Now, let’s construct a generic prompt parameterized on the schemas. We include the schema definition exactly as their objects are defined in code. Our data input will be a JSON object in adherence with the request schema.

<schemas>
class Address(BaseModel):
    street: str # street name and number
    city: str
    state: constr(min_length=2, max_length=2)
    zip_code: str

class JournalEntry(BaseModel):
    content: str
</schemas>

<input>
{
  "content": "Last weekend, I visited my friend who lives in a charming little house on Oak Avenue. The address was 3578 Oak Avenue, and it was easy to find with the help of my GPS. While typing in the address, I discovered there was more than one 3578 Oak Ave, but once I entered right zip code, 90011, I found it. The house was surrounded by trees and had a beautiful garden in the front. Inside, my friend had decorated the place with vintage furniture and colorful paintings. We spent the day catching up and enjoying a cup of coffee in the cozy living room. It was a lovely visit and my first time in Los Angeles, and I can't wait to go back and see my friend's new garden in full bloom."
}
</input>

From the above instance of the schema `JournalEntry`, extract data as a JSON object with a schema of type `Address`.
Infer and fill in missing data values if possible.

Output JSON and JSON only

When we send this prompt to gpt-3.5-turbo, we get the expected output result of

{
  "street": "3578 Oak Avenue",
  "city": "Los Angeles",
  "state": "CA",
  "zip_code": "90011"
}

With this approach, we can hypothetically substitute any request and response schemas as prompt content to drive our use case. A Python API for constructing a call like this could look like this:

StructuredLLM(Address).run(JournalEntry(content="..."))

StructuredLLM(Address) initializes a class with the target schema. .run(JournalEntry(content="...")) passes in an instance of the request schema. The prompt construction and object extraction and validation would live inside StructuredLLM. With this API, we could also easily do things like classify text sentiment or generate tags without needing to write any prompt code. For example:

class EntryMetadata(BaseModel):
  # where 0 is very negative and 5 is very positive
  sentiment: conint(ge=0, le=5)
  # tags that could help group this text with other similar text
  tags: List[str]

Running the prompt again, substituting Address for EntryMetadata yields:

{
  "sentiment": 4,
  "tags": ["travel", "friendship", "home decor", "Los Angeles"]
}

With the proposed Python API, to accomplish this in code, we would run

StructuredLLM(EntryMetadata).run(JournalEntry(content="..."))

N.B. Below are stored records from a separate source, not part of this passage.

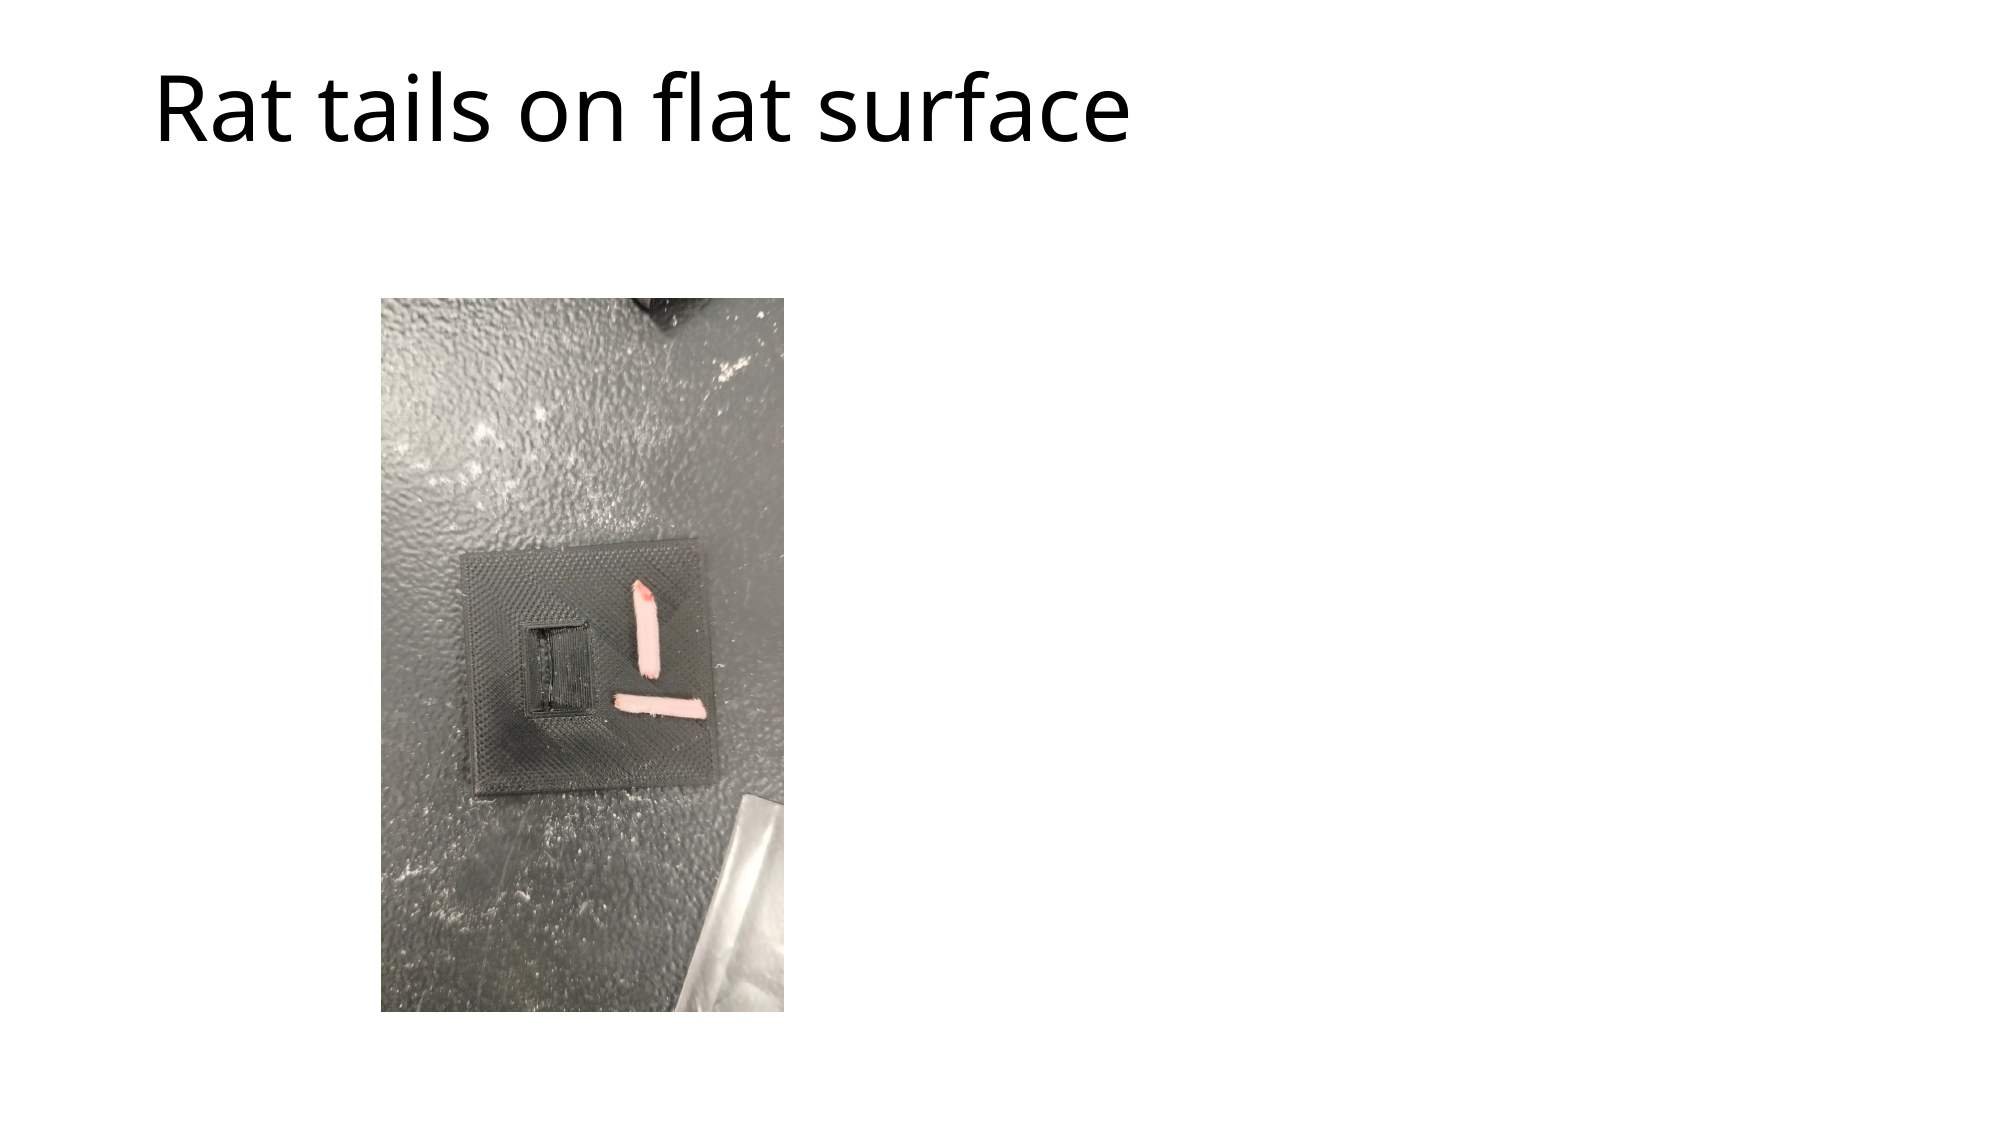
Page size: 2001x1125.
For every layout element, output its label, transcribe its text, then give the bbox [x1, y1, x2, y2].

title Rat tails on flat surface [137, 3, 1863, 221]
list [380, 297, 785, 1013]
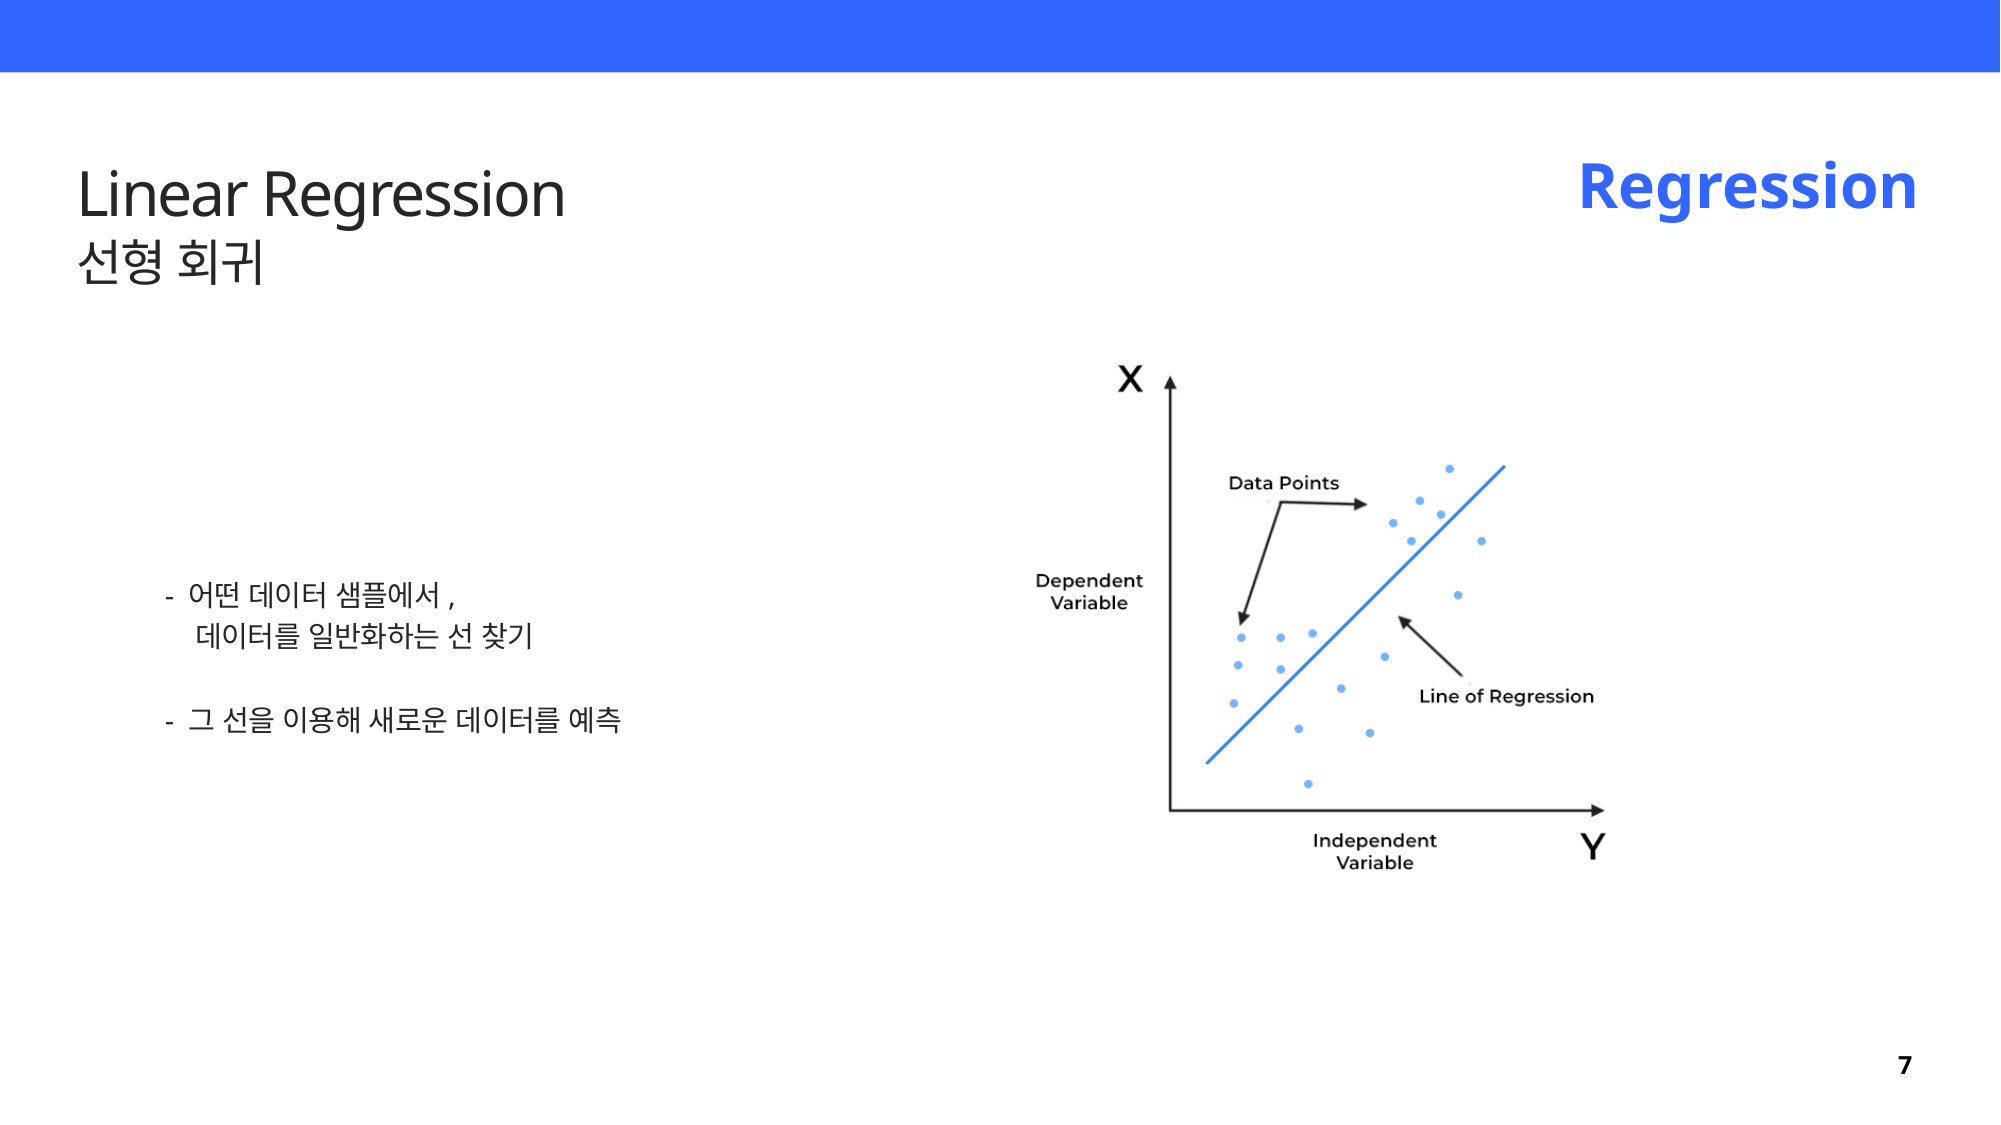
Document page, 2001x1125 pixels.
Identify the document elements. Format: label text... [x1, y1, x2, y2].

text_box 7 [1514, 1019, 1927, 1107]
text_box 선형 회귀 [61, 218, 771, 314]
text_box Linear Regression [61, 139, 771, 218]
text_box Regression [1385, 124, 1936, 235]
picture [979, 350, 1744, 904]
text_box - 어떤 데이터 샘플에서, 데이터를 일반화하는 선 찾기 - 그 선을 이용해 새로운 데이터를 예측 [150, 562, 493, 683]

As a final example, let’s add an enumeration, identifying the location described in the entry from a predefined list.

class Location(Enum):
    WORK = 1
    VACATION = 2
    HOME = 3

class EntryMetadata(BaseModel):
  # where 0 is very negative and 5 is very positive
  sentiment: conint(ge=0, le=5)
  # tags that could help group this text with other similar text
  tags: List[str]
  location: Location

Result:

{
  "sentiment": 4,
  "tags": ["friend", "visit", "house", "Los Angeles"],
  "location": "VACATION"
}

Note the tags do change, which is expected behavior for a language model. If we wanted more consistent tags, we should provide an enumeration.

The above examples are relatively simple, but injecting object schemas from code into prompts seems to have potential for instructing language models and integrating them with production systems. I plan to continue exploring more diverse use cases and documenting my findings.